The notes below refer to this example parser that I built using Lemon.

Lemon parser generator

Lemon is a C parser generator by D. Richard Hipp. See the Lemon documentation.

The grammar

The grammer goes in the ".y" file, which in our case is cfg.y. It’s a list of grammar rules from which the parse tree will be constructed when tokens are passed to the generated parser. Some rules have actions in curly braces. The actions can refer to the terminal or non-terminals in the rule using a (SYMBOL) notation as you can see in cfg.y. When a line of grammar is recognized it is "reduced" and its rule is executed. (It’s "executed" by being literally copied into the generated parser, in some sub-function of Parse, having access to the extra argument described below, and with some way to set its own "non-terminal" value and access the "values" of the terminals and non-terminals on the right-hand-side of its rule). By the way that "extra argument" feature is a nice way to pass your whole parsing state between the main program and the generated parsing functions, without using globals (and thus enabling multiple instances of your parser to coexist if you keep everything clean). In our case we defined parse_t to hold the line number, file name, and a parsing status, as well as a pointer to the current top of our scratch space.

Bottom up parsing

A lower-level grammar rule must reduce before a higher-level grammar rule in which it’s contained. So, from a parse tree viewpoint, the leaf nodes are created before the higher level grammatical nodes. This means the grammar actions must have a strategy for passing the leaf values up to the higher level nodes. This could be done by using a generic node structure; i.e. the earlier child node would get attached to the later parent node. This is more complexity than we need for our example. So we do it another way.

Simpler record parsing

If what you’re parsing are essentially "records" (instead of some complicated tree structured input like a C program) you can use a simpler approach.
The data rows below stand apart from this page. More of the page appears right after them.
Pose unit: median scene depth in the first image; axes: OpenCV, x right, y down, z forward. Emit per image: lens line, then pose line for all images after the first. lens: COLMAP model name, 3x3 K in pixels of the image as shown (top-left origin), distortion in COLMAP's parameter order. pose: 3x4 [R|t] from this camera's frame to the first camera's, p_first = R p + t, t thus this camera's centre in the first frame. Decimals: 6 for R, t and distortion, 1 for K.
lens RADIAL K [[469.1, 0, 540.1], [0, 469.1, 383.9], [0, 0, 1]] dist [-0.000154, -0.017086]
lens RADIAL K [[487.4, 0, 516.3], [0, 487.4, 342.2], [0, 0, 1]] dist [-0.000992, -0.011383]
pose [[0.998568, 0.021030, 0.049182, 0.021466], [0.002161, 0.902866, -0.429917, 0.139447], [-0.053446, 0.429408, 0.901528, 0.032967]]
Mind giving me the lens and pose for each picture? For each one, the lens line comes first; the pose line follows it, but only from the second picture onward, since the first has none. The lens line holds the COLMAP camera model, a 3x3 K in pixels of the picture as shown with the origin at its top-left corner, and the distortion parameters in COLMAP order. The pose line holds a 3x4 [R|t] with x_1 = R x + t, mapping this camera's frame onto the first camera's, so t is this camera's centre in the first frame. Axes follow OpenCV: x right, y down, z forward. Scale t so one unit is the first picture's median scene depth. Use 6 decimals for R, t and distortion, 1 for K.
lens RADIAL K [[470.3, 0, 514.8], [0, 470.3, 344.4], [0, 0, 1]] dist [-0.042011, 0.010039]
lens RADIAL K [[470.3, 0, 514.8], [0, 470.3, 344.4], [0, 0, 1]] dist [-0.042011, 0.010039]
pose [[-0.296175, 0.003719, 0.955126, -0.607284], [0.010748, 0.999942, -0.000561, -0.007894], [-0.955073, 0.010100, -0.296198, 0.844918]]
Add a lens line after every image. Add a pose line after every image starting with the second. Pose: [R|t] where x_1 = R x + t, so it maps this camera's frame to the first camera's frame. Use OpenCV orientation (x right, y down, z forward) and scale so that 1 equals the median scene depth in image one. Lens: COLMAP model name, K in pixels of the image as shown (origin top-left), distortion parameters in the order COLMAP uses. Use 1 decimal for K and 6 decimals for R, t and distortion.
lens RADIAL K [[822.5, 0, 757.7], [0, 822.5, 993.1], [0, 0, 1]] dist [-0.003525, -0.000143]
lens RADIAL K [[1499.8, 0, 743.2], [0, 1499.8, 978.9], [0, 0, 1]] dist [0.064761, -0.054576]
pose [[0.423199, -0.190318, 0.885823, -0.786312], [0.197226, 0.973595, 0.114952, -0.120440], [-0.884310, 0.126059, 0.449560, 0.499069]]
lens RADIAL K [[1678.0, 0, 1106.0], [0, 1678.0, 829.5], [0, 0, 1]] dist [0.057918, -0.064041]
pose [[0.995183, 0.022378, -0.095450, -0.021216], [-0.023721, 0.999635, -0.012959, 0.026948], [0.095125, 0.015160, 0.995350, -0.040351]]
Just create a "scratch record" (your workspace). All the lower-level rules will just "fill in" their values in that scratch record, as their grammar action. When the higher level rule is reduced, that scratch record is just validated and pushed onto the list of parsed records.

In our example, the scratch record is just the top of the vector of servers. So at the program startup we push a scratch top (using the newtop macro). Whenever we finish parsing a record, we push a new top which is always the scratch space. At the end of parsing we throw away (pop) the top because it was our scratch space.

Token recognition

The first step to parsing anything is to break it into lexical tokens. You can do this in any way you want. Lemon does not help you here, it only defines an integer "token id", for each terminal in your grammar, see cfg.h. It wants you to pass these id’s in sequentially, to represent the "token stream" being parsed.

The lexer/tokenizer’s job is simple: produce a list of tokens. Each token is identified by its integer id. E.g. TOK_LCURLY, TOK_SERVER, etc. Each token a value in addition to its id. For example a token with id TOK_NUMBER might have the value "1234". The tokens (terminals) all have the same data type determined by the %token_type directive [default int]. In our example code we use a char* for our tokens. Whenever a token is identified, we make a string from it and pass that char* and its associated integer token id into the lemon-generated Parse function.

Regular expressions

A nice way to tokenize the input would be to define a bunch of regular expressions (e.g. using PCRE) and then apply them in a specified order til one hits. But this example doesn’t need that complexity.

Simple custom lexer

See the tok.c file for our simple lexical analyzer. It just reads a minimal number of characters until a keyword is recognized or a whitespace-delimited number or dotted-alphanumeric string is found. As a bonus feature it also keeps track of our line number so that we can print nice error messages during lexing/parsing.

Final thoughts

Careful memory management of the terminals!

This bit me once or twice while learning how to write parsers. Recognize that lemon has a stack internally that keeps its state as it shifts and reduces rules. The token that your lexer passes in to Parse, will persist on that Lemon stack (maybe a long time) while other tokens are shifted. So, whatever token values you pass in, cannot be overwritten or reused while parsing proceeds.

In other words, don’t just re-use the same char* as your token value and keep passing it into Lemon for each token-- you need a unique char* for each one. If you’re lazy you can just strndup() every token before calling Parse (and then you could define the %token_destructor to free() each one). There’s nothing wrong with that approach. I prefer a more manually-tracked approach so I strndup each token and throw it onto a vector of tokens before passing it into Parse. At the conclusion of parsing I iterate over that token vector and free all of them.

Within my grammar actions in cfg.y, the "value" of each terminal is a pointer to one of those strings in my token vector. I write my grammar actions so that they, in turn, make their own copies of any tokens (strings) they want to "keep around" for inclusion in the final parsing result. This way I can free my token vector without worrying about whether the parsing result has remaining pointers into the token vector.

Why lex and parse in unison?

As a side note you could "lex" the whole input into tokens (keeping the string and the integer id for each token, and if you want to be friendly, the line number it was on) prior to doing any parsing at all. I.e. the parsing could be done in an entirely separate phase using the pre-prepared token vector. But doing the lexing and the parsing in concert means that you can avoid the cost of further lexical analysis if you encounter a grammar error.